A bilinear form in the first place is a function $H\colon\>V\times V\to{\mathbb R}$ defined on pairs $(x,y)$ of points $x$, $y\in V$, and has nothing to to with bases. The choice of a basis $\beta$ in $V$ has the effect that the information inherent in $H$ can be encoded in a matrix $\psi_\beta(H)$. If the basis $\beta$ is replaced by some other basis $\gamma$ then a new matrix $\psi_\gamma(H)$ will result. Fortunately it turns out that the two matrices $\psi_\beta(H)$ and $\psi_\gamma(H)$ are related by the simple formula you quote.

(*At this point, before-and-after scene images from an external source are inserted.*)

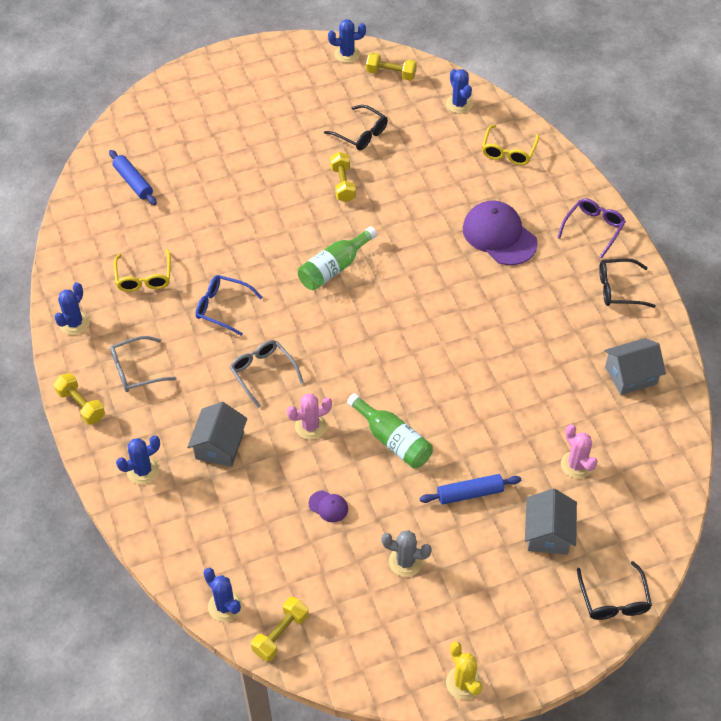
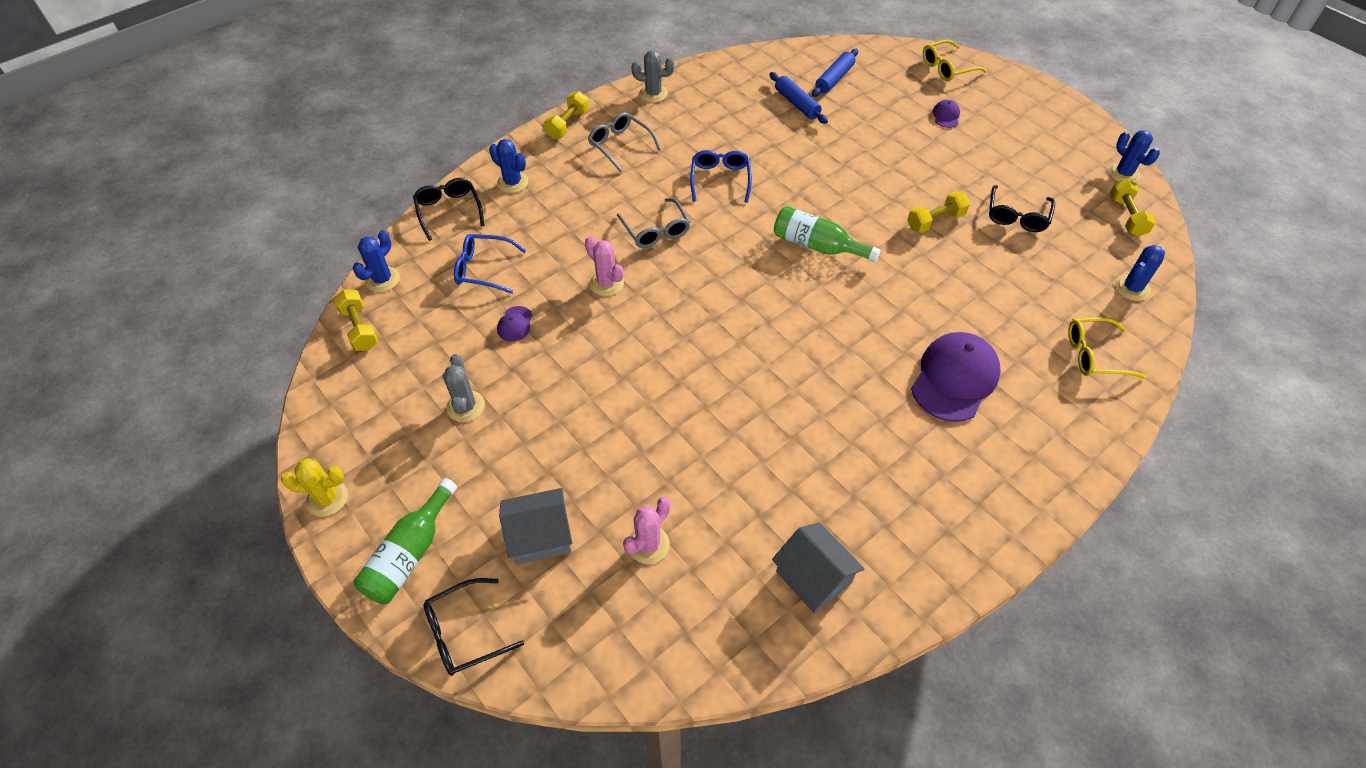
camera: 70 degrees right, 0 degrees up
blue cactus [54,283,90,335] -> grey cactus [631,51,674,103]
yellow glasses [114,250,171,292] -> yellow glasses moved to [923,39,987,81]
grey house [187,402,247,467] -> none
grey glasses [230,340,304,408] -> grey glasses turned 120 degrees clockwise [617,198,690,248]
yellow dumbbell [251,597,309,661] -> yellow dumbbell turned 45 degrees clockwise [334,289,378,351]
green bottle [347,393,433,469] -> green bottle moved to [354,478,457,605]
blue rolling pin [420,474,521,505] -> blue rolling pin moved to [769,72,828,124]
yellow cactus [446,642,482,700] -> yellow cactus turned 45 degrees clockwise [281,459,348,517]
purple glasses [557,198,626,259] -> none
black glasses [599,258,656,308] -> black glasses moved to [413,178,485,241]
none -> blue glasses [454,234,526,294]
none -> purple cap [933,100,960,128]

You have to accept that this formula does not look the way you had hoped for, in particular that ${\rm det}\bigl(\psi_\beta(H)\bigr)$ is not an invariant of $H$. But other things that can be read off from the matrix $\psi_\beta(H)$ are, e.g., the rank of $\psi_\beta(H)$, and an eventual positive definiteness of the quadratic form$q(x):=H(x,x)$.